Excursions to the swimming pool are an example of the jobs volunteers are desperately needed for at the center, which houses about 280 mentally retarded residents on a 95-acre site in Fairfax County, according to Maggie Neel, director of volunteer services. Neel said about 200 individuals and numerous groups help at the center, but her monthly training sessions are still nearly half empty. The involvement of many of the groups is limited to infrequent visits and monetary contributions.

"We would like to have a lot more individual volunteers," Neel said. More are needed, she said, "just to take care of the regular needs of our residents. And there are so many programs here we could expand, so many programs we could improve . . . . You name it, they need it, and they need it over and over again."

Neel said the current volunteers are used throughout the center with whatever talents they bring. They sometimes work one-on-one with residents, or the volunteers direct large groups, she said. The also work in areas such as counseling, guidance, socialization, bus training, sex education, money management, crafts or manners.

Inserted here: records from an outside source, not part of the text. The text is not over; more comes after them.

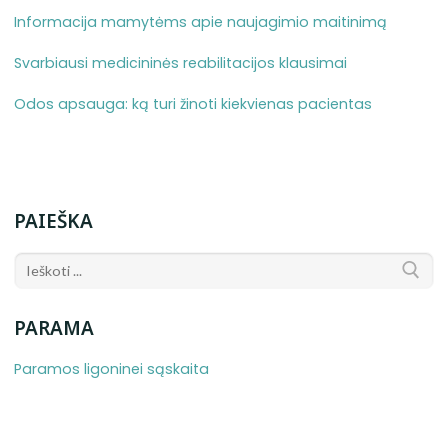
Informacija mamytėms apie naujagimio maitinimą
Svarbiausi medicininės reabilitacijos klausimai
Odos apsauga: ką turi žinoti kiekvienas pacientas
PAIEŠKA
PARAMA
Paramos ligoninei sąskaita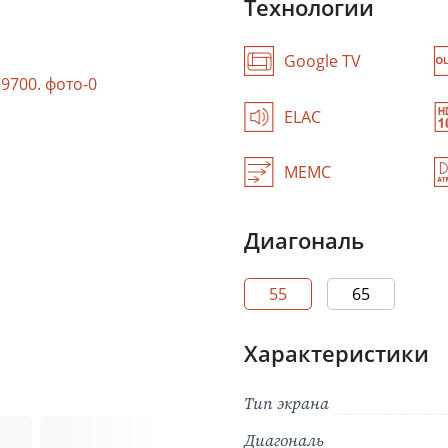
Технологии
Google TV
ELAC
MEMC
Диагональ
55
65
Характеристики
Тип экрана
Диагональ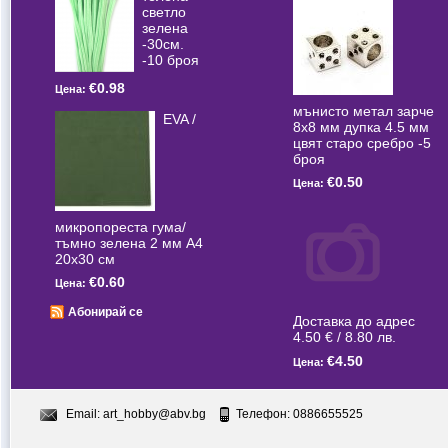
светлo
зелена
-30см.
-10 броя
€0.98
Цена:
мънисто метал зарче
EVA /
8x8 мм дупка 4.5 мм
цвят старо сребро -5
броя
€0.50
Цена:
микропореста гума/
тъмно зелена 2 мм А4
20x30 см
€0.60
Цена:
Абонирай се
Доставка до адрес
4.50 € / 8.80 лв.
€4.50
Цена:
Email:
art_hobby@abv.bg
Телефон: 0886655525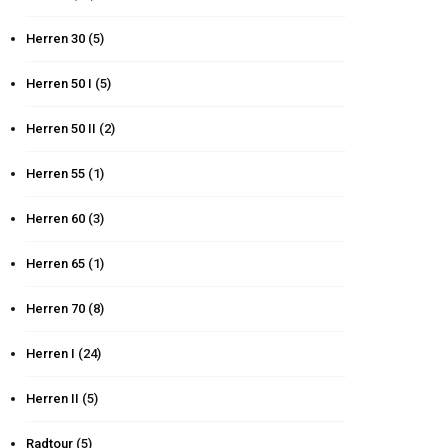
Herren 30
(5)
Herren 50 I
(5)
Herren 50 II
(2)
Herren 55
(1)
Herren 60
(3)
Herren 65
(1)
Herren 70
(8)
Herren I
(24)
Herren II
(5)
Radtour
(5)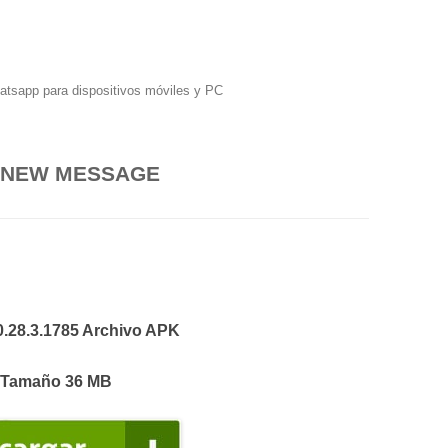
hatsapp para dispositivos móviles y PC
 NEW MESSAGE
0.28.3.1785 Archivo APK
Tamaño 36 MB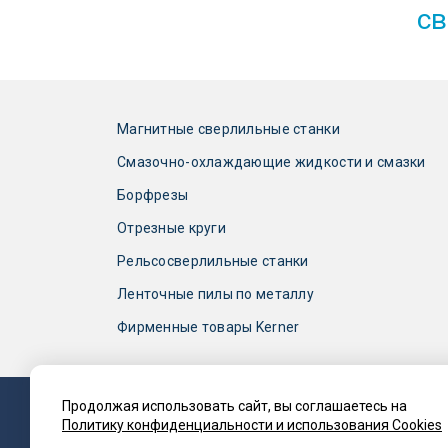
св
Магнитные сверлильные станки
Смазочно-охлаждающие жидкости и смазки
Борфрезы
Отрезные круги
Рельсосверлильные станки
Ленточные пилы по металлу
Фирменные товары Kerner
Продолжая использовать сайт, вы соглашаетесь на
Политику конфиденциальности и использования Cookies
2017 — 2026 © Компания «Kerner»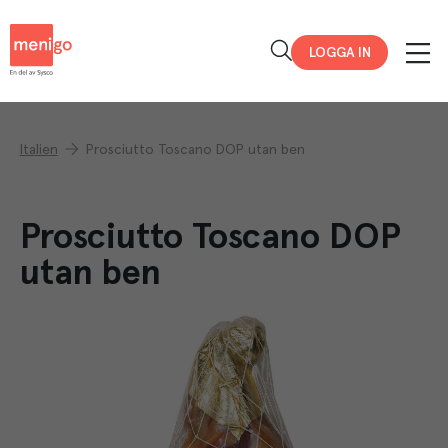
Menigo
LOGGA IN
Italien
Prosciutto Toscano DOP utan ben
Prosciutto Toscano DOP
utan ben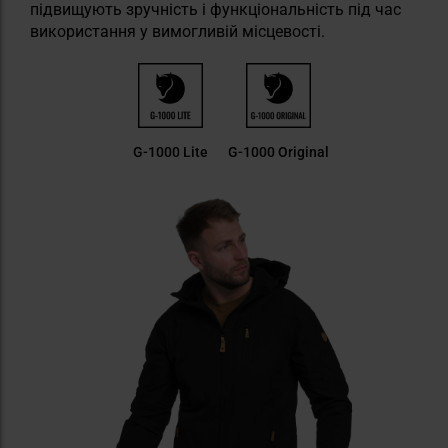
підвищують зручність і функціональність під час
використання у вимогливій місцевості.
G-1000 Lite
G-1000 Original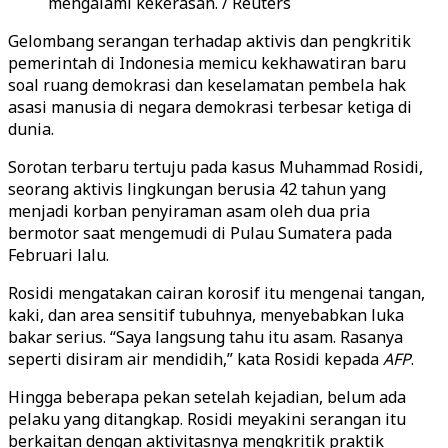
mengalami kekerasan. / Reuters
Gelombang serangan terhadap aktivis dan pengkritik
pemerintah di Indonesia memicu kekhawatiran baru
soal ruang demokrasi dan keselamatan pembela hak
asasi manusia di negara demokrasi terbesar ketiga di
dunia.
Sorotan terbaru tertuju pada kasus Muhammad Rosidi,
seorang aktivis lingkungan berusia 42 tahun yang
menjadi korban penyiraman asam oleh dua pria
bermotor saat mengemudi di Pulau Sumatera pada
Februari lalu.
Rosidi mengatakan cairan korosif itu mengenai tangan,
kaki, dan area sensitif tubuhnya, menyebabkan luka
bakar serius. “Saya langsung tahu itu asam. Rasanya
seperti disiram air mendidih,” kata Rosidi kepada
AFP
.
Hingga beberapa pekan setelah kejadian, belum ada
pelaku yang ditangkap. Rosidi meyakini serangan itu
berkaitan dengan aktivitasnya mengkritik praktik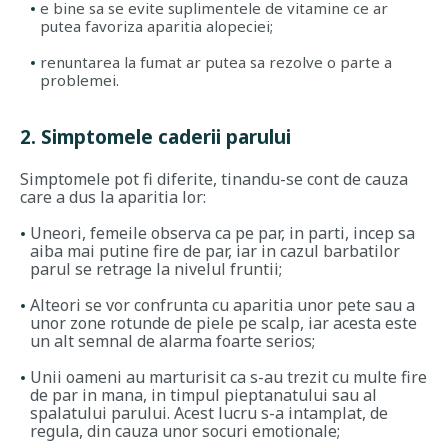
e bine sa se evite suplimentele de vitamine ce ar
putea favoriza aparitia alopeciei;
renuntarea la fumat ar putea sa rezolve o parte a
problemei.
2. Simptomele caderii parului
Simptomele pot fi diferite, tinandu-se cont de cauza
care a dus la aparitia lor:
Uneori, femeile observa ca pe par, in parti, incep sa
aiba mai putine fire de par, iar in cazul barbatilor
parul se retrage la nivelul fruntii;
Alteori se vor confrunta cu aparitia unor pete sau a
unor zone rotunde de piele pe scalp, iar acesta este
un alt semnal de alarma foarte serios;
Unii oameni au marturisit ca s-au trezit cu multe fire
de par in mana, in timpul pieptanatului sau al
spalatului parului. Acest lucru s-a intamplat, de
regula, din cauza unor socuri emotionale;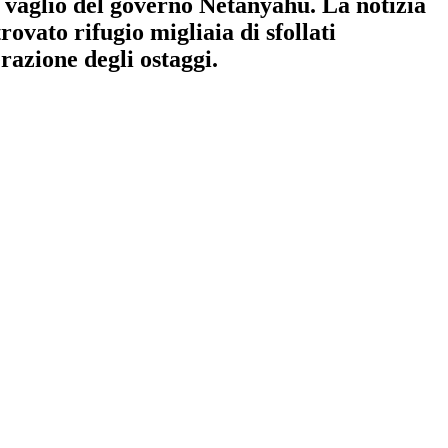
al vaglio del governo Netanyahu. La notizia
ovato rifugio migliaia di sfollati
razione degli ostaggi.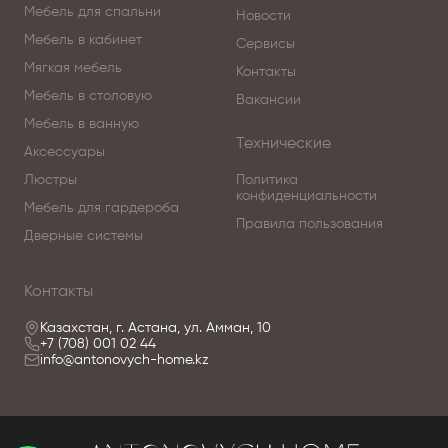
Мебель для спальни
Новости
Мебель в кабинет
Сервисы
Мягкая мебель
Контакты
Мебель в столовую
Вакансии
Мебель в ванную
Технические
Аксессуары
Люстры
Политика
конфиденциальности
Мебель для гардероба
Правила пользования
Дверные системы
Контакты
Казахстан, г. Астана, ул. Амман, 10
+7 (708) 001 02 44
info@antonovych-home.kz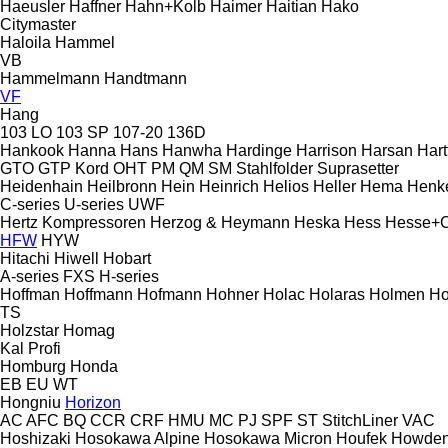
Haeusler
Haffner
Hahn+Kolb
Haimer
Haitian
Hako
Citymaster
Haloila
Hammel
VB
Hammelmann
Handtmann
VF
Hang
103 LO
103 SP
107-20
136D
Hankook
Hanna
Hans
Hanwha
Hardinge
Harrison
Harsan
Hart
GTO
GTP
Kord
OHT
PM
QM
SM
Stahlfolder
Suprasetter
Heidenhain
Heilbronn
Hein
Heinrich
Helios
Heller
Hema
Henk
C-series
U-series
UWF
Hertz Kompressoren
Herzog & Heymann
Heska
Hess
Hesse+
HFW
HYW
Hitachi
Hiwell
Hobart
A-series
FXS
H-series
Hoffman
Hoffmann
Hofmann
Hohner
Holac
Holaras
Holmen
Ho
TS
Holzstar
Homag
Kal
Profi
Homburg
Honda
EB
EU
WT
Hongniu
Horizon
AC
AFC
BQ
CCR
CRF
HMU
MC
PJ
SPF
ST
StitchLiner
VAC
Hoshizaki
Hosokawa Alpine
Hosokawa Micron
Houfek
Howde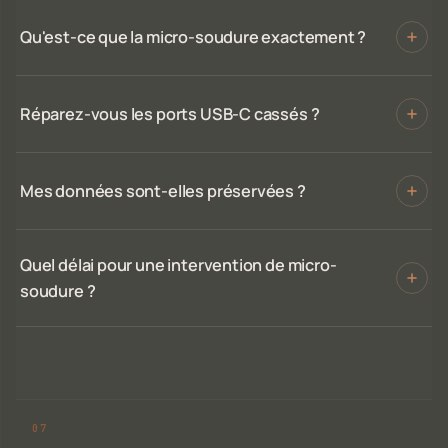
Qu'est-ce que la micro-soudure exactement ?
Réparez-vous les ports USB-C cassés ?
Mes données sont-elles préservées ?
Quel délai pour une intervention de micro-
soudure ?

Neel's assistant, Beth Duley Morlock, said volunteers can sometimes help residents in ways the staff cannot duplicate.

"One-to-one a volunteer does so much, but we (staff members) just can't do it," Morlock said. "The staff can't play favorites. What our people (residents) lack the most is having somebody coming one-to-one. All of them can move on and raise their skill levels if they have the one-to-one."

Neel said the volunteers must be at least 16 years old and are asked to promise to work at least two hours a week for six months. The volunteers' abilities and interests are then matched to the different jobs in the center, she said, because "it's important to the volunteers to buy into what they want to do." Neel said the volunteers become involved in the work not only because of its charitable aspect, but also to learn new skills or earn credit for work experience.

Neel said she would like to see more volunteers interested in working with direct care of the 20 to 25 residents in each of the units. Although some volunteers already work in the units, a few of the areas with severely retarded residents are lacking needed volunteers, she said.

Yet center officials admit the public still is sometimes frightened of or misunderstands the mentally retarded.

"Some people are scared," said Helen Perash, director of the center library, which depends on volunteers to operate. "It's interesting that working with the mentally retarded [WORD ILLEGIBLE] frighten so many, but it's not (frightening), and the rewards are overpowering."

"Volunteering here is not for everybody," Neel added, "just like volunteering for the Red Cross is not for everybody. But the rewards are here."

Joyce Sperry, who volunteers one night a week to teach arts and crafts, agreed. She had been teaching the class for about a year and a half, when she took last winter off.

"I missed it," said Sperry, a program analyst for NASA. "I found that night would roll around, and I would be restless."

Sperry said the program has made her much more aware of how lucky she and her family are.

"I think if you don't live with it (mental retardation) occasionally you don't think about it . . .," she said. "But one night a week I'm reminded how lucky I am."